Intro 1. Animals need to modulate decisions to deal with threat
Animals making decisions engage in an economic cost-benefit analysis; how do I maximize my benefits and minimize my costs of different options (Stephens and Krebs 1986)? However, when performing any activity, animals must account for the costs of predation, i.e. the chance of death (
Stephens 2007,
Lima 1990). While an animal can engage in activities to reduce this, such as hiding or being vigilant, constant vigilance produces its own costs, such as starvation or never reproducing. This forces a tradeoff in the allocation of time, attention, and other resources between the foreground task the animal is engaged in and the background threat of predation. Resource allocation is a graded response based on the priority of either outcome - a graded modulation of fearful responses - including different ways of splitting attentional resources across either time or space (Trimmer et al 2013, Mobbs 2015).
In the worst case, threat is immanent and requires direct engagement; either fight or flight. In these cases the priority of the threat takes precedence over whatever other action the animal was engaged in, and available resources are allocated to dealing with the threat. But this response depends critically on the degree of immanence; threats that are less immanent should be monitored rather than directly engaged. This gradient of threat responses means that animals allocate more or less resources to monitoring the threat based on perceived threat level (Mobbs 2015, etc). Animals can take active measures to increase their chance of detecting a predator, and will increase their vigilance based on perceived threat.
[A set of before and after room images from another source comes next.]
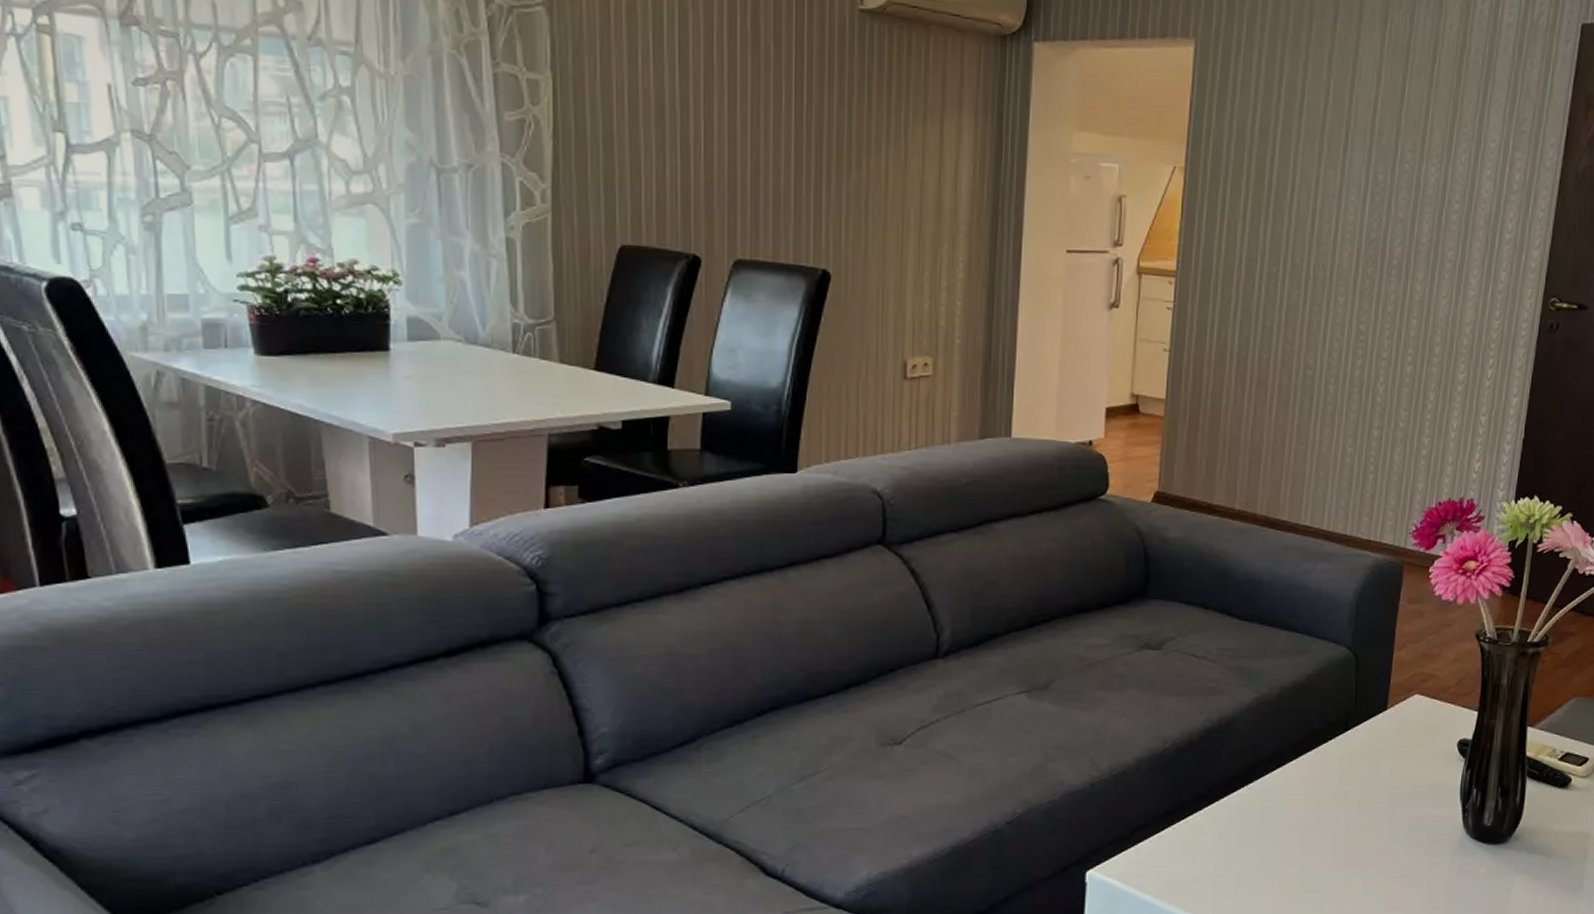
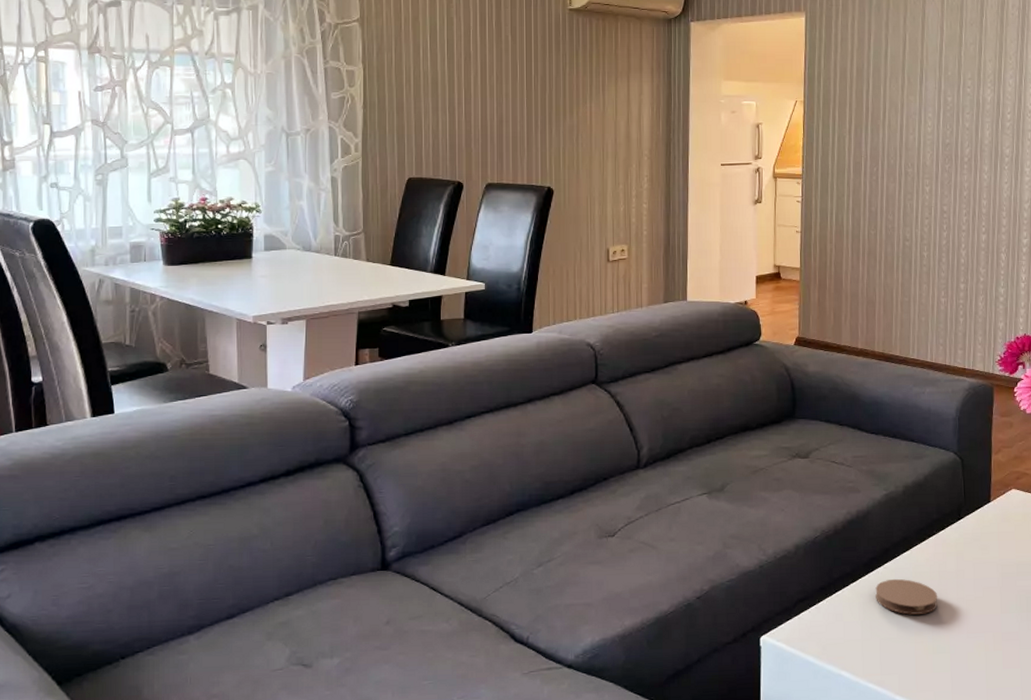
coaster: none [1235,801,1312,846] -> present [875,578,938,615]

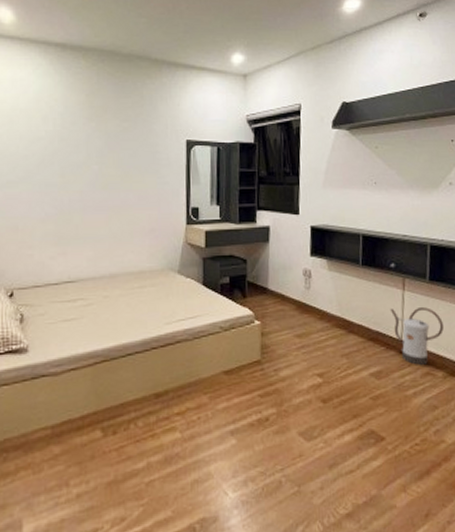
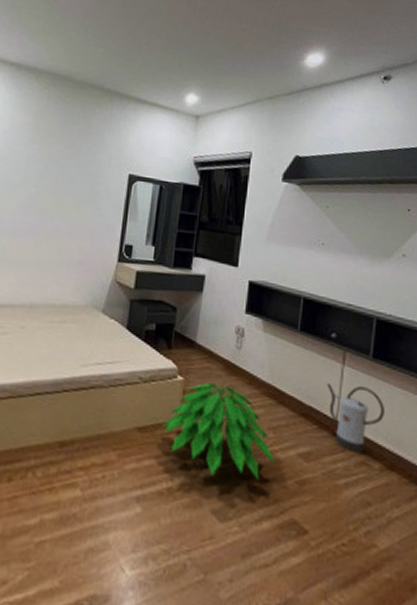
indoor plant: none [246,321,350,404] -> present [162,382,275,480]

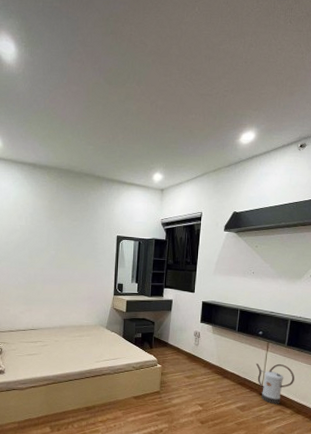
indoor plant: present [162,382,275,480] -> none [149,367,222,423]

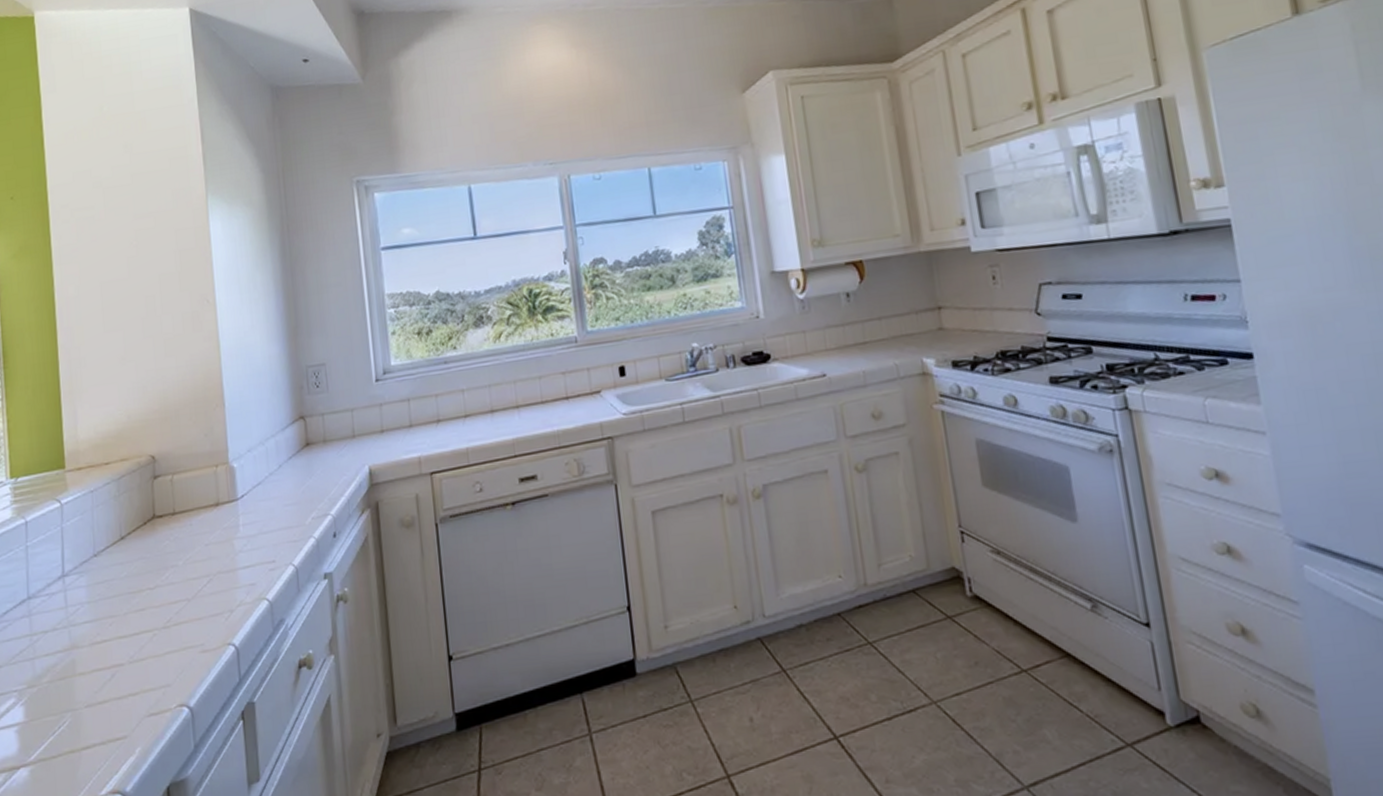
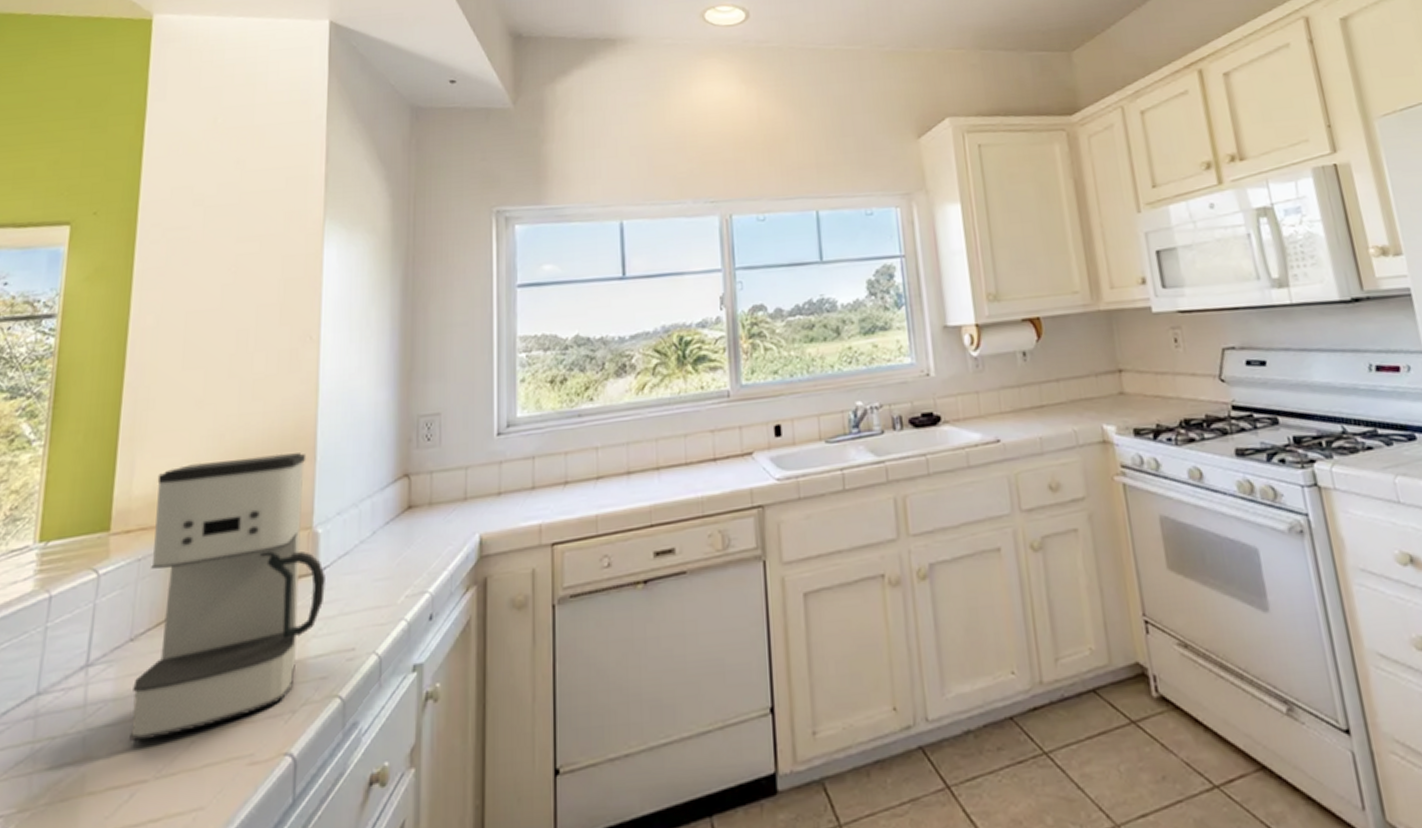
coffee maker: none [97,400,245,635] -> present [129,453,325,742]

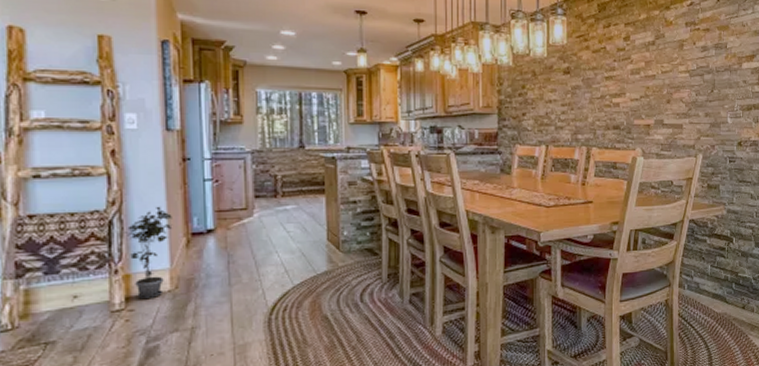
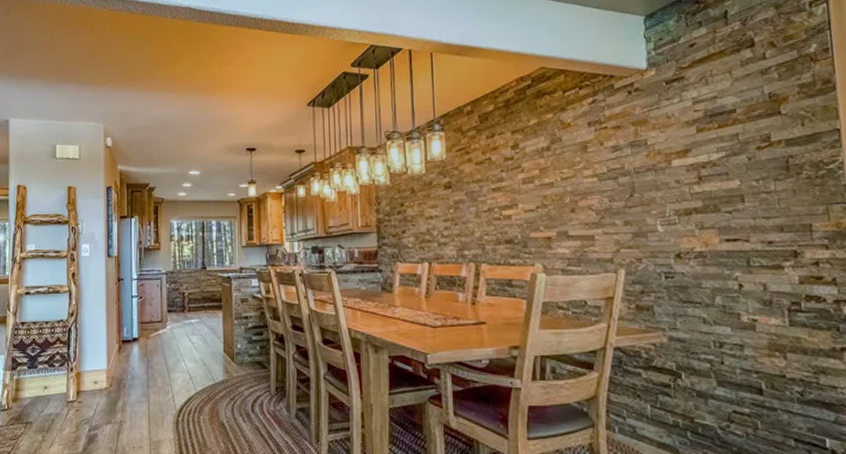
potted plant: present [124,206,173,299] -> none [78,317,110,393]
Vigilance in ecology is often operationally defined based on head movement of foragers (e.g. Treves 2000, Blanchard et al 2011, Bednekoff and Lima 1998, Shettleworth 2010). For example most birds have to alternate between scanning their environment looking for danger with their head up, and foraging for food with their heads down. In general an increase in threat will decrease the time allocated to vigilance behavior for these animals (Wahungu et al 2001, Gustafsson et al 1999, Stephens 2007).
Of course vigilance is operationally defined differently depending on the animal, as the allocation of attention in this way depends crucially on both the threat level and sensory system used. Attentional processing can sometimes be allocated without a change in overt behavior, as seen in split-attention paradigms (e.g. Broadbent 1958, Dukes and Kamil 2000). If attention can be allocated without behavior changes, as might be possible for auditory processing, then attention might not need to be allocated across time as a distinct vigilance task. However the same is not true for visual processing in many animals including humans, since high resolution needed for predator identification is limited to the fovea. For visual tasks this produces a time tradeoff, where visual attention cannot be split at one time and must be split across time (Nobre 2001, Hoppe and Rothkopf 2016).